Pada dasarnya manusia selalu kurang bersyukur, bahkan gak jarang ia juga bermaksiat. Tetapi Allah Maharahman, mentolerir kekurangan dan kemaksiatan, sebagai kesempatan untuk bertaubat.

Pada tempat yang lain, Allah berfirman;

كَتَبَ رَبُّكُمْ عَلَى نَفْسِهِ الرَّحْمَةَ أَنَّهُ مَنْ عَمِلَ مِنْكُمْ سُوءًا بِجَهَالَةٍ ثُمَّ تَابَ مِنْ بَعْدِهِ وَأَصْلَحَ فَأَنَّهُ غَفُورٌ رَحِيمٌ

Tuhanmu telah menetapkan atas Diri-Nya rahmat (kasih sayang), yaitu bahwasanya barang siapa yang berbuat kejahatan di antara kamu lantaran kejahilan kemudian ia bertaubat setelah mengerjakannya dan mengadakan perbaikan, maka sesungguhnya Allah Maha Pengampun lagi Maha Penyayang. (QS. Al-An’aam [6]: 54).

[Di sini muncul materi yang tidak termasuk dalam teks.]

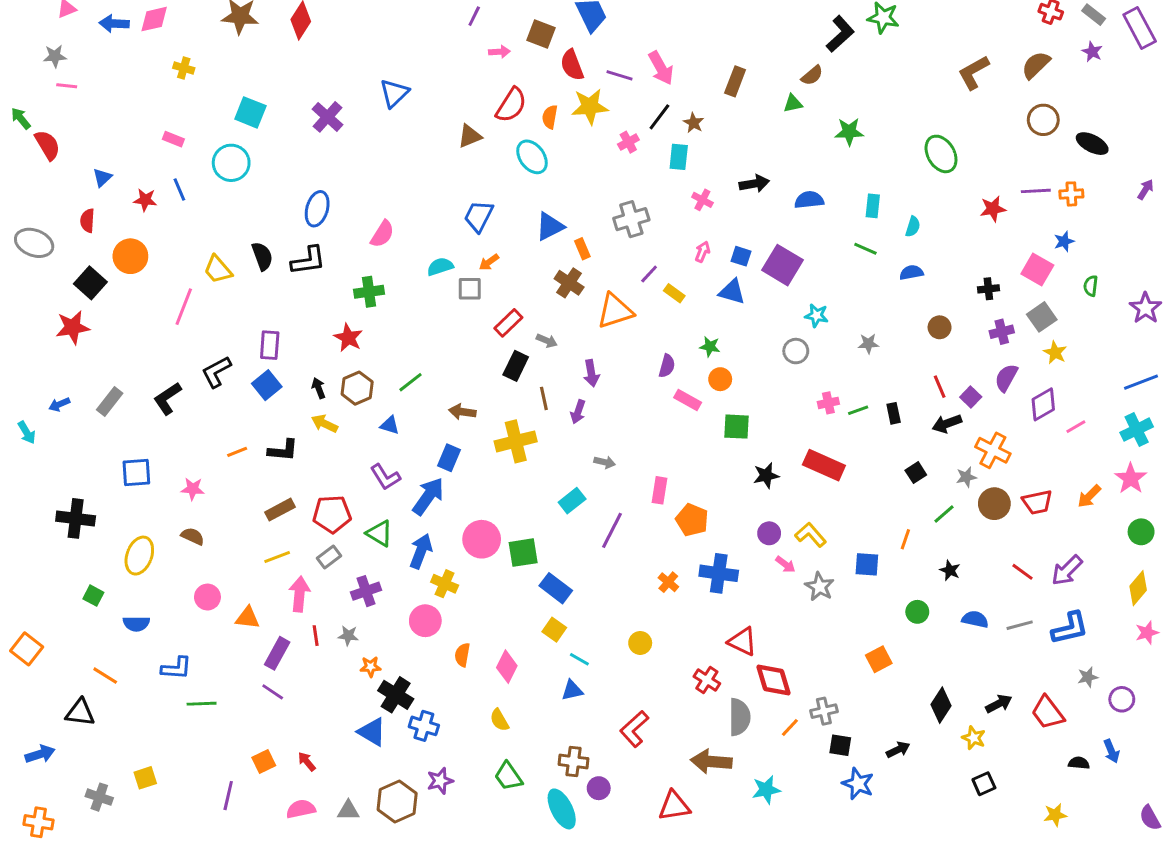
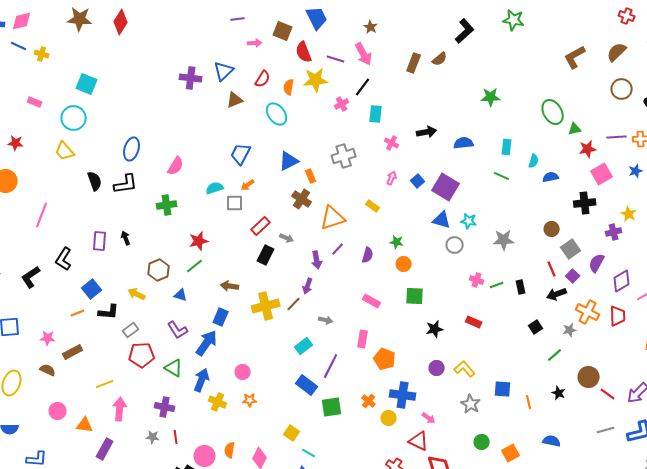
purple line: (474, 16) -> (238, 19), turned 56
black L-shape: (840, 34) -> (465, 31), moved
brown semicircle: (812, 75) -> (440, 59), moved
blue triangle: (394, 93) -> (224, 71), moved
green triangle: (793, 104) -> (575, 129), moved
red semicircle: (511, 105) -> (263, 79), size x0.7
purple cross: (328, 117) -> (191, 78), moved, turned -35
brown star: (694, 123) -> (371, 27), moved
blue line: (179, 190) -> (19, 46), moved, turned -42
blue square: (741, 256) -> (418, 181), turned 32
yellow trapezoid: (218, 270) -> (65, 151), moved
pink square: (1037, 270) -> (602, 174), moved, turned 30
blue semicircle: (911, 272) -> (551, 177), moved
purple line: (649, 274) -> (338, 249), moved
black cross: (988, 289) -> (585, 203), size x1.5
blue triangle: (732, 292) -> (442, 220), moved
gray square: (1042, 317) -> (571, 249), moved
purple cross: (1002, 332) -> (614, 232), moved
red star: (348, 338) -> (199, 241), moved, turned 30
gray star: (868, 344) -> (504, 240), size x1.5
yellow star: (1055, 353) -> (629, 214), moved
black L-shape: (216, 372) -> (64, 259), turned -30
blue square: (267, 385) -> (92, 289), moved
black arrow: (319, 388) -> (126, 238), moved
brown line: (544, 398) -> (294, 304), moved, turned 56
pink rectangle: (688, 400) -> (372, 301), moved
pink cross: (828, 403) -> (477, 280), turned 32
red rectangle: (824, 465) -> (474, 322), size x0.6
red trapezoid: (1037, 502) -> (618, 316), moved, turned -80
brown circle: (994, 504) -> (589, 377), moved
brown rectangle: (280, 510) -> (73, 352), moved
pink circle: (482, 539) -> (243, 372), size x0.6
orange line: (905, 539) -> (529, 402), moved, turned -32
green square: (523, 553) -> (332, 407), moved
gray rectangle: (329, 557) -> (131, 330), moved
pink arrow: (785, 564) -> (429, 418), moved
blue rectangle: (556, 588) -> (307, 385), moved
purple cross: (366, 591) -> (165, 407), turned 30
green circle: (917, 612) -> (482, 442), moved
blue semicircle: (975, 619) -> (552, 441), moved
pink circle: (425, 621) -> (205, 456), moved
red line: (316, 636) -> (176, 437), moved
yellow circle: (640, 643) -> (389, 418), moved
orange star: (370, 667) -> (250, 400), moved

Imam Ibnul Qoyyim menegaskan, bahwa Allah tidak lain adalah Zat Pemberi Kebaikan sedangkan manusia selalu lalai dan berbuat maksiat pada setiap kebaikan Allah yang diterimanya. Maka berbahagialah bagi yang mengerti tentang Rabbnya kemudian mengakui kesalahan-kesalahannya di hadapanNya.

Imam Ibnu Jarir Ath Thobari berkata, “Sesungguhnya Allah memaafkan kekurangan kalian dalam bersyukur. Jika kalian bertaubat, kembali taat dan ingin menggapai ridho Allah, Dia sungguh menyayangi kalian dengan ia tidak akan menyiksa kalian setelah kalian betul-betul bertaubat.”

Jadi sesungguhnya Allah Azza wa Jalla tidak pernah meninggalkan hamba-hambanya yang bermaksiat kepadaNya, memberinya waktu untuk bertaubat sambil tetap saja mengawasi segala perbuatan, juga tetap memberi nikmat dan karunia. Tidakkah seharusnya kita malu? Tidakkah seharusnya kita selalu berbuat baik? Untuk membalas kebaikanNya, juga menambal kurangnya syukur kita?